Standard issue stuff, and truthfully, this remake does at time suffer from standard-issue and sub-standard dialogue. It makes up for it quite handsomely in the action and the characterizations, especially Hawke and Fishburne, who steadfastly take their characters out of the realm of cliche into solid believability. Hawke, who had something of a cop phase going(between this movie, "Training Day" and then "Brooklyn's Finest") has the audience (okay, me) rooting for and cussing him out with equal intensity, while Fishburne achieves a deft balance of pragmatism, pathos, poetics and sheer menace that one is almost sad to see him go (no spoiler intended; watch the end)

Whether or not you liked the original, this update (now itself seven years into history) is worth a look for its finely shaded but otherwise almost unrelenting darkness.

Wednesday, February 1, 2012

Small Screen, Huge Stories: Boardwalk Empire & The Pillars of the Earth


Time was, not that long ago, when the uncompromising dedication to narrative was left to (some) feature films, while television - read network television - followed the path of least offense.

The purveyors of cable TV had a different idea though, and certainly over the last decade, cable channels have surpassed both  their network cousins and much of the feature film world in showing compelling programmes in both comedy and drama. Showtime has "Homeland" AMC has "Mad Men", STARZ has "Spartacus" and Ken Follet's "The Pillars of the Earth" and HBO has, among many others, "Boardwalk Empire".
Prohibition was likely intended as a political solution to a social problem, but its hard to argue with the contention that is created far worse problems than it ever solved. By shifting the supply side form legal to illegal sources without addressing the demand, it aided the growth of mobsterism and corruption, with the attendant ills. Such is the premise of this series, which has gone through two very popular and highly acclaimed seasons. The setting is Atlantic City(which provides the "Boardwalk" of the title), 1920, and the focus is primarily on one Enoch "Nucky" Thompson, nominally city treasurer, but de facto the Big Kahuna; nothing goes down - or up - in the town precincts without him knowing, and collecting on it. from his suite in the Ritz-Carlton he presides over bootlegging, prostitution and a host of illegal and legitimate buisnesses, aided and abetted by his brother Eli, the sheriff, and the city aldermen, his confederates.
But uneasy sits the head that wears the crown, and it will take all the skill and wit he has to manipulate and fend off enemies from without and within.

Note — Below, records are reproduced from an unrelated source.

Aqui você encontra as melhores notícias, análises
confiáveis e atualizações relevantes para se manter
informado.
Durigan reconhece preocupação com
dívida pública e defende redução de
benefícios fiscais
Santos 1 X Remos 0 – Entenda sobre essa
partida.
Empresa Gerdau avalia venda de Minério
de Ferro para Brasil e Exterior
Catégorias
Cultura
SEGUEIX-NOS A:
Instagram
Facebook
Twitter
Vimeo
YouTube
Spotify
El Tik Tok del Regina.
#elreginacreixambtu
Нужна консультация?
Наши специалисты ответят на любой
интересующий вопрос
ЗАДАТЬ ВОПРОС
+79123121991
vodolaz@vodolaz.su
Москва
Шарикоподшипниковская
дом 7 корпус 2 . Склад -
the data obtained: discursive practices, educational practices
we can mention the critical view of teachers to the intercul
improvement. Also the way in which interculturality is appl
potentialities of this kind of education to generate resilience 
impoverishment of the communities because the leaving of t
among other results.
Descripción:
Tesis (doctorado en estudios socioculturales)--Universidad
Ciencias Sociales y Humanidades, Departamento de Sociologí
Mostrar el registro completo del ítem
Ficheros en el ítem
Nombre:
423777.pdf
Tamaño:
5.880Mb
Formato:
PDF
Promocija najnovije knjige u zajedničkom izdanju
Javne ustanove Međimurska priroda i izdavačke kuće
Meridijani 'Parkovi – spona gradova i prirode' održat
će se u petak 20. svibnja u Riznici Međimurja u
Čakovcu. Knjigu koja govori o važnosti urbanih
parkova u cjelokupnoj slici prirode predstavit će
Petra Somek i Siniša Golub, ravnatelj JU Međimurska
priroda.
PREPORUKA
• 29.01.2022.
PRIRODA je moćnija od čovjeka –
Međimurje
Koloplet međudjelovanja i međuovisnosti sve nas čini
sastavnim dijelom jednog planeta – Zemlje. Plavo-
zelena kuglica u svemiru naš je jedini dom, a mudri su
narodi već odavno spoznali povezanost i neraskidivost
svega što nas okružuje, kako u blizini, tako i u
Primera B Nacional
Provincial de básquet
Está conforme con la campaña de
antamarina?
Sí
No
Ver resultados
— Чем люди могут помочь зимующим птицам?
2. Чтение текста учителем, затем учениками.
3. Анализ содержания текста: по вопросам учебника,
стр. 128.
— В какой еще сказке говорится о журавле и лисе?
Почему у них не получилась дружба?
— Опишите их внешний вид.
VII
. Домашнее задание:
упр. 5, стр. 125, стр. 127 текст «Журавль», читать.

Medieval England may seem a long thematic jump form Prohibition-era America, but the elements are quite consistent: power, intrigue, lust, violence mistrust - and the desire to build something greater than what has previously been. Ken Follet's blockbuster novel gets the period treatment from Scott brothers, Ridley and Tony, who serve as executive producers, overseeing a cast and crew drawn mostly from Britain, but spanning the Continent. A humble master builder has dreams of building a great cathedral, but to do it, he must outwit some powerful forces with their own outsize agendas.

On the whole, the Boardwalk story is more compelling to watch, but Pillars should hardly be dismissed out of hand. For one, its more restrained. The in-your-face style of "Boardwalk", with its blood-spattered killings, frontal nudity and soft-porn sex scenes can become tiresome with repeated viewings, even though the writing overall redeems each episode. Another important difference is that the 'Pillars" series has a lone director for all the instalments, as opposed to the "revolving door" employed by "Boardwalk" creators Terence Winter, Martin Scorcese and Mark Wahlberg. Not saying there are any obvious aesthetic gaps, but it does jar a little bit.
Such nitpicking aside, both shows make excellent viewing, whether seen as a marathon, or at your leisure. They represent two ways of exploring the issue of man's enduring quest for power and personal aggrandizeement, a fascination that hardly ebbs, and for which cable TV is the ideal medium.